In 1980, Howard Choy, a student of the Choy Lee Fut Master Li Yu Ling (4th generation disciple of Chan Yiu Chi), went to China in search of Chan Heung’s bloodline, the origin of Choy Lee Fut. There, he met Chan Wan Hon and studied under him for a period of time with the help of Chan Yong Fa. From this humble beginning, Howard was asked to bring Chan Yong Fa out to Australia to spread and expand the Choy Lee Fut system in every part of the world.
Master Chan Yong Fa arrived in Australia in 1983 with a medical degree in Traditional Chinese Medicine, specialising in bone setting. All he brought was one gim (sword), Kung Fu training clothes and Chan Heung’s training manuals. With the help of his father’s Kung Fu brother, Master Li Yu Ling, and a handful of dedicated students, a Kung Fu school and medical clinic were built from the ruins of a burnt-out warehouse in Chinatown. Together with his first batch of students in Australia, Yuen Gum Fai, Choy Hung, Yun Ji, Mark Whelan, Thomas Yuen, Tommy Hung, Alan Seeto and Ken Chan, a new chapter was born.

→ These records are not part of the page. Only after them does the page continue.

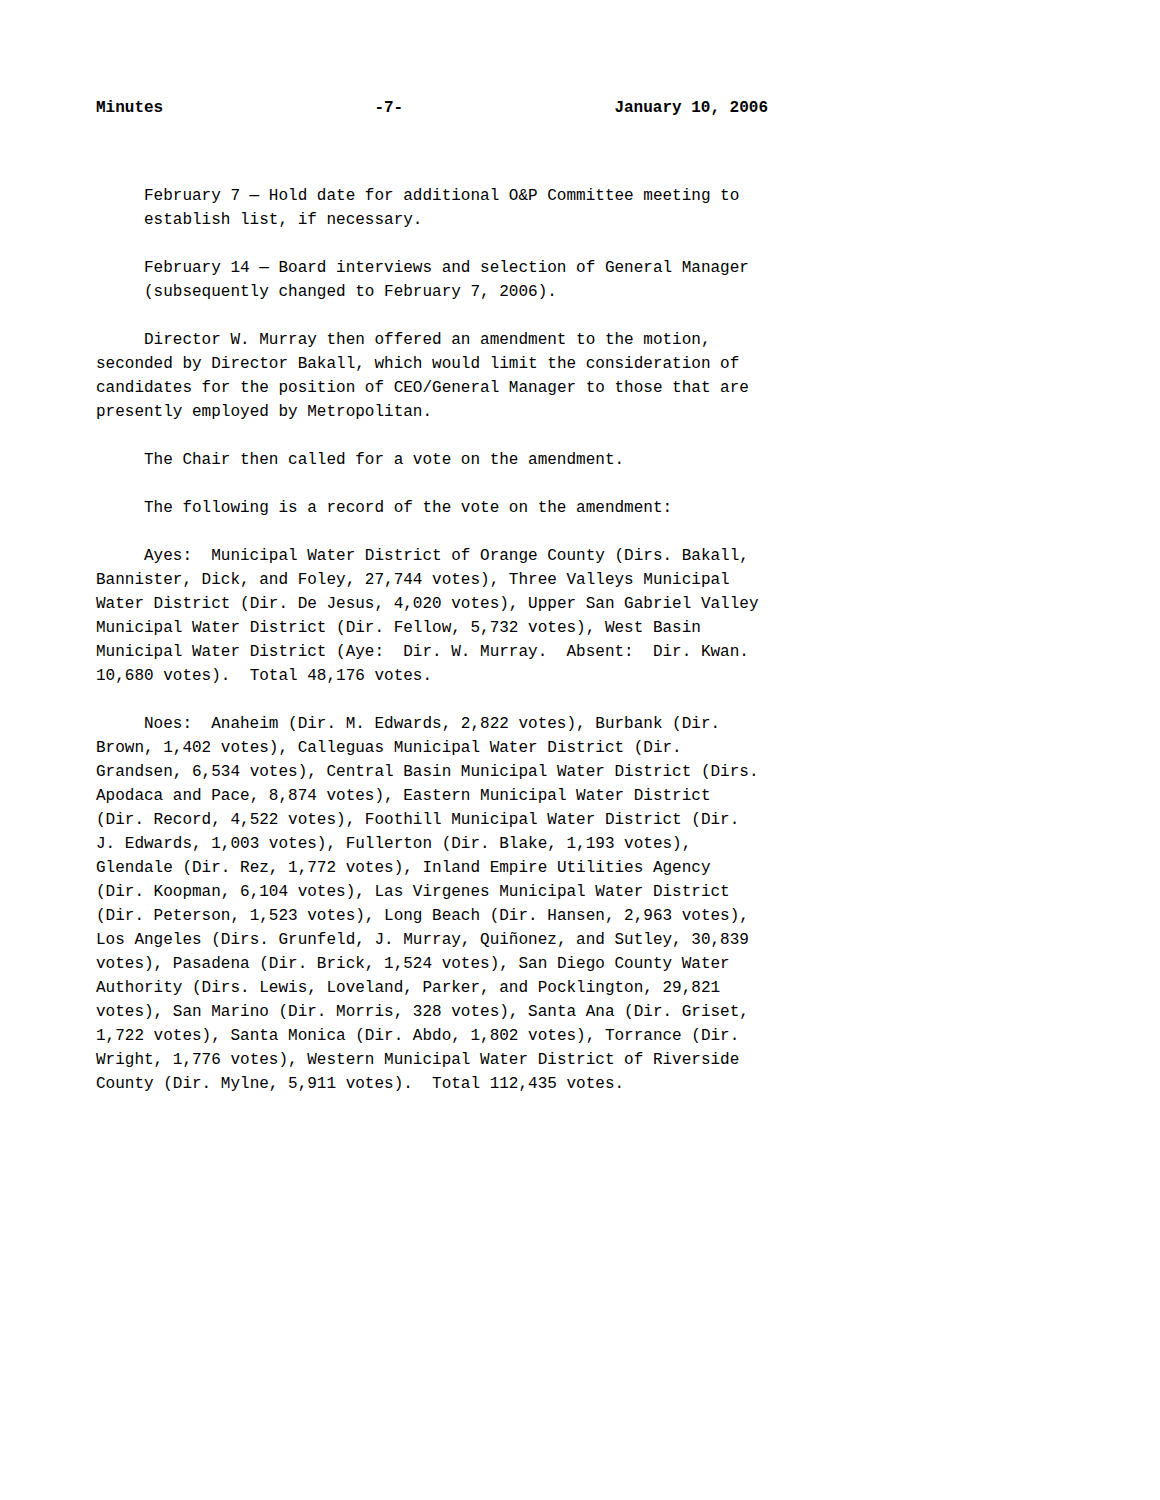Minutes -7- January 10, 2006
February 7 — Hold date for additional O&P Committee meeting to establish list, if necessary.
February 14 — Board interviews and selection of General Manager (subsequently changed to February 7, 2006).
Director W. Murray then offered an amendment to the motion, seconded by Director Bakall, which would limit the consideration of candidates for the position of CEO/General Manager to those that are presently employed by Metropolitan.
The Chair then called for a vote on the amendment.
The following is a record of the vote on the amendment:
Ayes: Municipal Water District of Orange County (Dirs. Bakall, Bannister, Dick, and Foley, 27,744 votes), Three Valleys Municipal Water District (Dir. De Jesus, 4,020 votes), Upper San Gabriel Valley Municipal Water District (Dir. Fellow, 5,732 votes), West Basin Municipal Water District (Aye: Dir. W. Murray. Absent: Dir. Kwan. 10,680 votes). Total 48,176 votes.
Noes: Anaheim (Dir. M. Edwards, 2,822 votes), Burbank (Dir. Brown, 1,402 votes), Calleguas Municipal Water District (Dir. Grandsen, 6,534 votes), Central Basin Municipal Water District (Dirs. Apodaca and Pace, 8,874 votes), Eastern Municipal Water District (Dir. Record, 4,522 votes), Foothill Municipal Water District (Dir. J. Edwards, 1,003 votes), Fullerton (Dir. Blake, 1,193 votes), Glendale (Dir. Rez, 1,772 votes), Inland Empire Utilities Agency (Dir. Koopman, 6,104 votes), Las Virgenes Municipal Water District (Dir. Peterson, 1,523 votes), Long Beach (Dir. Hansen, 2,963 votes), Los Angeles (Dirs. Grunfeld, J. Murray, Quiñonez, and Sutley, 30,839 votes), Pasadena (Dir. Brick, 1,524 votes), San Diego County Water Authority (Dirs. Lewis, Loveland, Parker, and Pocklington, 29,821 votes), San Marino (Dir. Morris, 328 votes), Santa Ana (Dir. Griset, 1,722 votes), Santa Monica (Dir. Abdo, 1,802 votes), Torrance (Dir. Wright, 1,776 votes), Western Municipal Water District of Riverside County (Dir. Mylne, 5,911 votes). Total 112,435 votes.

In 1987, Chan Yong Fa was invited to give seminars in Spain, Poland, Portugal and Finland. Because he gives 100% when he teaches CLF Kung Fu and the Qigong system, his seminars were fully attended by many people from around the world. As a result of these and future seminars, he met and taught thousands of practitioners.
In 1996, Chan Yong Fa started the Chan Family Choy Lee Fut Wing Sing Tong Office and laid the foundation for the Chan Family Choy Lee Fut Kung Fu and Lohan Qigong systems to be taught to an increasingly international audience.
In 2001, Grand Master Chen Yong Fa organised the first international seminar in China, coinciding with the restoration of the Choy Lee Fut Ancestral Hall in Ging Mui (the same building that Chan Heung first taught at). There, he held his first Bai Sun (traditional Chinese ceremony) to inaugurate the first generation of his disciples (the Dragon) generation. Since then, he inaugurated the second (Tiger) generation in 2013 and is currently in the process of testing the third (Leopard) generation.
Grand Master Chan Yong Fa continues to lead the Chan Family in Choy Lee Fut Kung Fu and Lohan Qigong internationally, and teaches its thousands of members worldwide.
NOTE: Because Master Chen is more widely known by the Mandarin pronunciation of his name, this is the spelling used on this page. All other names on the website are written in the Cantonese pronunciation by which they are more recognized.